7. MCP / dashboard: set_block_rules_global / set_block_rules_device accept maxRuns on each rule (tolerant parse, contract #3 parity). The dashboard block-rule editor exposes a "max runs" field and renders the auto-disabled state (a device-rule enabled=false or a blockRuleDisabled membership) distinctly from an operator-disabled rule.

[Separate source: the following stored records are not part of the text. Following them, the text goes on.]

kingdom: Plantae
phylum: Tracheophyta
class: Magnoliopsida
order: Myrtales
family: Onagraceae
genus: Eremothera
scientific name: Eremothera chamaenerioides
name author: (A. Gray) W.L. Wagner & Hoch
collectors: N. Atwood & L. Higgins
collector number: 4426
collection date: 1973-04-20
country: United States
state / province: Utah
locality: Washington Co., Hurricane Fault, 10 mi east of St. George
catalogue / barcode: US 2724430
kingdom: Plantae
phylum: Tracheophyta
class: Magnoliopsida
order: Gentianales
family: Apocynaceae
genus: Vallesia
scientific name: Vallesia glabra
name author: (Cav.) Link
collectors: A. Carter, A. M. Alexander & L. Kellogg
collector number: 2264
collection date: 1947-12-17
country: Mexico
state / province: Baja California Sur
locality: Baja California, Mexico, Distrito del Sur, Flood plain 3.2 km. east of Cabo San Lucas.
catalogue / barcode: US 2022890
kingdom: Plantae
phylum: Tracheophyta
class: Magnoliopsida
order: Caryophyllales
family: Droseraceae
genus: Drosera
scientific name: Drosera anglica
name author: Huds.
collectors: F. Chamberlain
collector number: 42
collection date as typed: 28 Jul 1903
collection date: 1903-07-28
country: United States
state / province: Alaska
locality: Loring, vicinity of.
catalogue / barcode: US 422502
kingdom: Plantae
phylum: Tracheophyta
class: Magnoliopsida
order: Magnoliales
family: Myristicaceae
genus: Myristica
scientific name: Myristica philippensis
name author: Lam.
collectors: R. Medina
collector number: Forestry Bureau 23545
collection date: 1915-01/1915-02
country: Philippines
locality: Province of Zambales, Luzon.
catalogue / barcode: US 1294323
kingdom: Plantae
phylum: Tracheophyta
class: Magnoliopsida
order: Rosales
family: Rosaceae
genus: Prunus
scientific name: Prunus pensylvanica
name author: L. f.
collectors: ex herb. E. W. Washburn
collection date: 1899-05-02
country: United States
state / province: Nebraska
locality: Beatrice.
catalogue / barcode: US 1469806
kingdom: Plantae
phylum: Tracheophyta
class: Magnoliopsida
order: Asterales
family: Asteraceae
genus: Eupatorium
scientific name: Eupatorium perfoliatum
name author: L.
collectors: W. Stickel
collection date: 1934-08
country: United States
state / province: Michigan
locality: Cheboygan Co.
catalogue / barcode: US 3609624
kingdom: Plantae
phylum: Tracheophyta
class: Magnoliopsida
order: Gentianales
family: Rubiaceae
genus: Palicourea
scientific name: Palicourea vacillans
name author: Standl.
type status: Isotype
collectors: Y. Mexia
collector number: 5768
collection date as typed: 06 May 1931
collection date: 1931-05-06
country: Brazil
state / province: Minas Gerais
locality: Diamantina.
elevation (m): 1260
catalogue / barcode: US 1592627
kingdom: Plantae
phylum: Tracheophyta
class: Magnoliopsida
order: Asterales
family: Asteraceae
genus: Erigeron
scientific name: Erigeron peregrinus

Shipping a feature — the no-gap checklist

When you implement a user-visible feature, update the whole chain in the same change. Items 3–6 are the 5-surface parity rule — a dashboard capability must align across MCP + REST + WS + BusyBro:

Implement in the owning component (dashboard / proxy-server / iOS / cdp / supabase).
Schema? add a migration in supabase/migrations/; update every reader's types (contract 5).
MCP (surface 2): add/extend the tool in supabase/functions/_shared/mcpRegistry.ts so MCP keeps full parity (contract 3); update the documented tool count in README.md + CLAUDE.md.
REST (surface 3): if the feature added a table/view/RPC/Edge-Function, document it in the /rest explorer manifest (web/dashboard/app/(settings)/rest/manifest.ts).
WS (surface 4): if the feature added a Realtime channel/event the dashboard consumes, document it in the /ws explorer registry (web/dashboard/app/(settings)/ws/channels.ts) — the header count auto-derives from CHANNELS.length.
BusyBro (surface 5): confirm the new MCP tool flows to the brain (it consumes the same registry) and is not wrongly denylisted/curated-out in supabase/functions/_shared/busybroDispatch.ts (the shared REGISTRY_DENYLIST the brain imports); gating/confirm/ownership correct. The MINIMAL intentional exclusions are only raw power primitives (db_*/realtime_broadcast/list_tables), curated-superseded raw reads/writes (the brain owns a safer impl), and brain-native personal memory — documented, not gaps. Authoring/governance/settings tools are now exposed at their existing gates.
Docs: add/update the docs/ page (+ _meta.json) (contract 6).
Test (TEST-1): add/update the tester artifact — a SUITES[] suite in scripts/test-system.mjs + a notes/test-coverage-map.md row + the relevant tester/skills/test-<section>/SKILL.md entry; assert the failure/denied path too. A new MCP tool ALSO regenerates the golden (node scripts/mcp-golden.mjs --update, contract 13). node scripts/coverage-audit.mjs --strict must pass.
Version: bump only the changed component's build in version.json + its package.json (contract 2).
README: banner (●/○) + Component status table.
Notes: write notes/next-ship.md before node scripts/notify-telegram.mjs ship --component=<x>.
Audit: node scripts/sync-audit.mjs + node scripts/test-system.mjs contract must pass (exit 0). Then deploy.

Running the audit

node scripts/sync-audit.mjs            # full report, exit 1 on hard drift (CI-friendly)
node scripts/sync-audit.mjs --quiet   # prints only on drift (hooks)
node scripts/sync-audit.mjs --json    # machine-readable
 
# The tester's contract-tier drift detectors (TEST-1 — owned by the tester component):
node scripts/test-system.mjs contract  # sync-audit + content-parity + mcp-golden + source-enum-mirror + contracts-consistency + 5-surface-parity
node scripts/coverage-audit.mjs --strict   # every covered/partial row maps to a real, registered suite

Add a new machine-checkable contract here and in scripts/sync-audit.mjs (or a dedicated scripts/*.mjs detector registered in test-system.mjs's contract tier) together.